Odma was another man who had no reason to stay in the Vale. I didn't know if he sought adventure, or merely wanted to attach himself to a strong leader. Now he and Seva stayed close to the Lowlanders, declaring their allegiance by their physical proximity.
Giedra and I tended to keep our distance from the Duchess and her entourage. 'Don't want them to get the idea that we're at their beck and call' was how Giedra put it. 'Plus they annoy the shit out of me.'
That was certainly true. Duchess Temara treated everyone to the same imperious stare. She looked annoyed
all the time
, as if people weren't serving her fast enough, or they'd failed to anticipate her needs. She kept her infant son close at all times.

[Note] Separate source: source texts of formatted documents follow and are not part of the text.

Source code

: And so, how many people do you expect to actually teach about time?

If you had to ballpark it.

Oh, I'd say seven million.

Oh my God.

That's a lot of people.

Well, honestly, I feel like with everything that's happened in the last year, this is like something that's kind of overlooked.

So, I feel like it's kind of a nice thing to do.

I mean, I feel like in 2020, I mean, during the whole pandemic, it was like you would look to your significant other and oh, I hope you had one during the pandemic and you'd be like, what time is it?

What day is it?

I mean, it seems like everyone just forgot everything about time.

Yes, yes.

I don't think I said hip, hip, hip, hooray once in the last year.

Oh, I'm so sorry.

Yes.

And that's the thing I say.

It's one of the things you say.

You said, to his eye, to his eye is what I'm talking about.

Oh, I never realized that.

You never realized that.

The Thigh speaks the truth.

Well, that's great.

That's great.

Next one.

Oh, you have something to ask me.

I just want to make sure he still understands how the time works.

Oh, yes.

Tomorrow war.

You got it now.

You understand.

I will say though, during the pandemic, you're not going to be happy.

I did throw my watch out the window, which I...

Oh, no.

White-haired Prosquetel hovered near her, whispering in her ear. He also had a habit of studying people, as if he were looking for some kind of leverage. I didn't trust him any further than I could spit.
Then there was Iduallon, who certainly thought very highly of himself. He'd propositioned half of the women in our band, at one time or another. I'd had to fend him off, myself; Giedra had broken his wrist and his nose when he groped her. I was surprised that he kept at it, considering that Seva watched him like a hawk. Somehow, though, he always seemed to be able to slip away so that he could pour his sweet nothings into a new woman's ears. I suppose the lecher can't change his spots.
Finally, there was Gerimir. He wasn't clever, or vain and shallow. But he was naive. His loyalty to the Duchess was absolute. He'd tried, for a time, to balance that devotion to her with his love for me. He just wasn't very good at it. He'd been appalled to learn that the Duchess and Prosquetel were planning to murder my father - a man that Gerimir admired - but that couldn't shake the foundation he'd built his life upon.